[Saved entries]
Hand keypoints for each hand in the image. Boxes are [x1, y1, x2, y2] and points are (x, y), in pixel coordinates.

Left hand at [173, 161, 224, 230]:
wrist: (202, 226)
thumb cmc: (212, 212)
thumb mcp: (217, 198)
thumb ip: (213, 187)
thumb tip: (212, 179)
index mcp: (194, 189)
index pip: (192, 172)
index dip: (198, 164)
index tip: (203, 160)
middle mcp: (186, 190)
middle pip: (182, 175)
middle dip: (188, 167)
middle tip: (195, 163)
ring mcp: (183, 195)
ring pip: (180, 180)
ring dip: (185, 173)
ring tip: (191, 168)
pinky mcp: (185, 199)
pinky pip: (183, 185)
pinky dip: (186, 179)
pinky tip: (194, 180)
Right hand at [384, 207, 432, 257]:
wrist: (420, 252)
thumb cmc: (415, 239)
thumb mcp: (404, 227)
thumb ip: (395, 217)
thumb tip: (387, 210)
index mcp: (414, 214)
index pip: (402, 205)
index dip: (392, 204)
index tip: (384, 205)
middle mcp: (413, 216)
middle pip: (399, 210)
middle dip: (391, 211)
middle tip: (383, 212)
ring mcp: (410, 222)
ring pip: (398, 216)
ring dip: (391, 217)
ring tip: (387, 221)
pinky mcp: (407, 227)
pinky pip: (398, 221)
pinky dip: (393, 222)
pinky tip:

> Required work
From the very first line of the records down to the line with "index mcp: (194, 189)", please write out each line exactly, including both ends and no other lines.

> The completed task
Hand keypoints for each hand in the image. Boxes are [x1, y1, x2, y2] and points are (x, y), in pixel coordinates.

Left hand at [173, 161, 224, 230]:
wrist: (202, 226)
thumb cmc: (212, 212)
thumb mcp: (217, 198)
thumb ip: (213, 187)
thumb tip: (212, 179)
index mcp: (194, 189)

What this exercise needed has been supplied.